Where, by the 1980s, the work of R.J. Vincent and Hedley Bull in International Society theory illustrated that the anthropological concept of culture had eclipsed the humanist concept in IR; the 1990s witnessed a considerable expansion of this trend. With the end of the Cold War interest in culture, in its anthropological sense, appeared to be everywhere. However, given that the idea of culture generally relied upon was drawn into IR as a conventional standard, it was not surprising to find that most commentaries employing the concept invoked (albeit unwittingly so) the essentialist version. As an unspoken assumption, it was clear that culture made us what we were and that the very idea of culture now embodied, or represented in some short-hand form, the idea of difference.
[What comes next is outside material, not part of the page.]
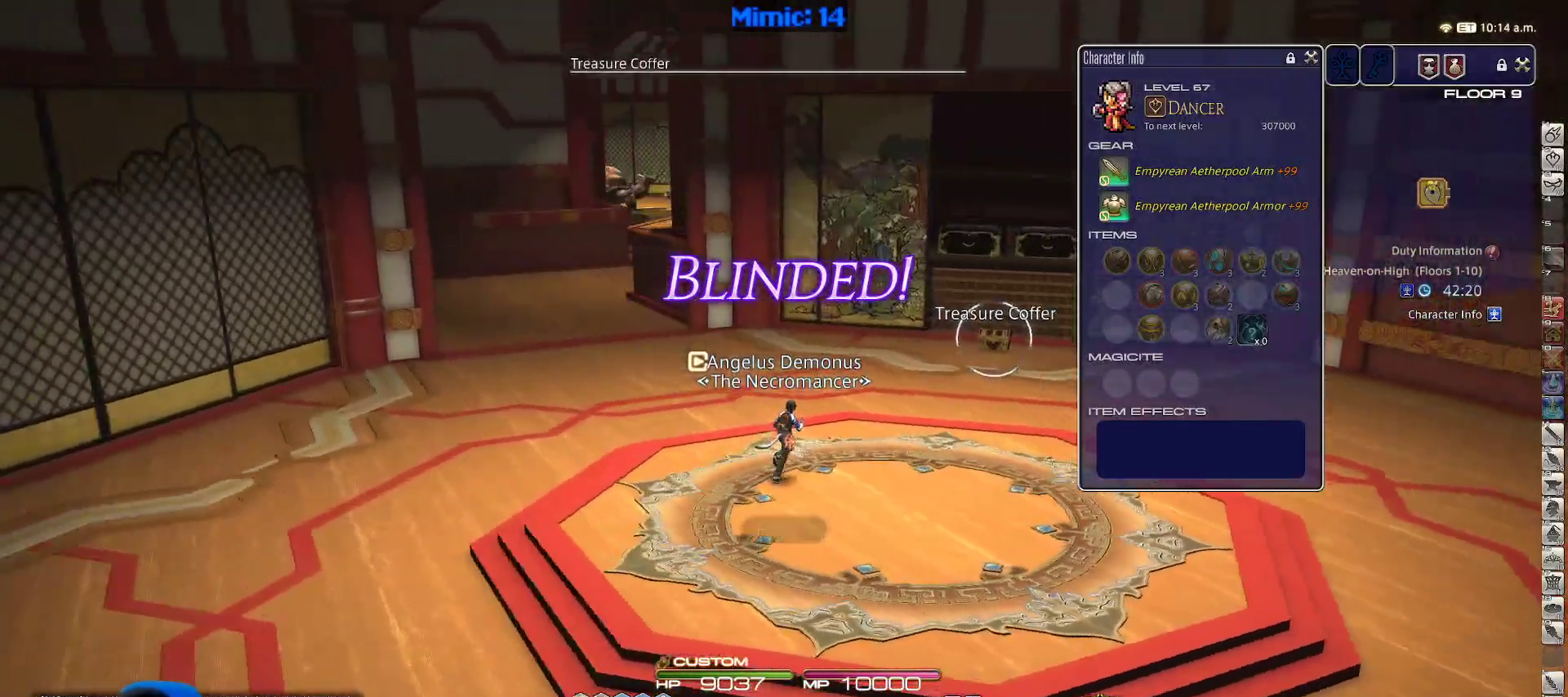
{"keys": ["w"], "events": [[67, "rbracket", "up"], [217, "d", "up"], [317, "return", "down"], [450, "return", "up"]]}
Where the concept was incorporated from anthropology with little regard for the debates and difficulties associated with the idea, essentialism was not only self-evident, it was rife. Undoubtedly, many scholars will be uncomfortable with this assessment, but where there was an absence of detailed conceptual explication (how culture worked for example), and indeed where the significance of culture was simply assumed, then the contextual method indicates that essentialism must have informed the underlying basis of the idea. No one, it seemed, saw any point in arguing against the existence of culture, nor was much doubt expressed over culture’s alleged pervasive influence; all of which confirmed that this particular conventional standard was exerting an extraordinary level of power and enjoying high intellectual status.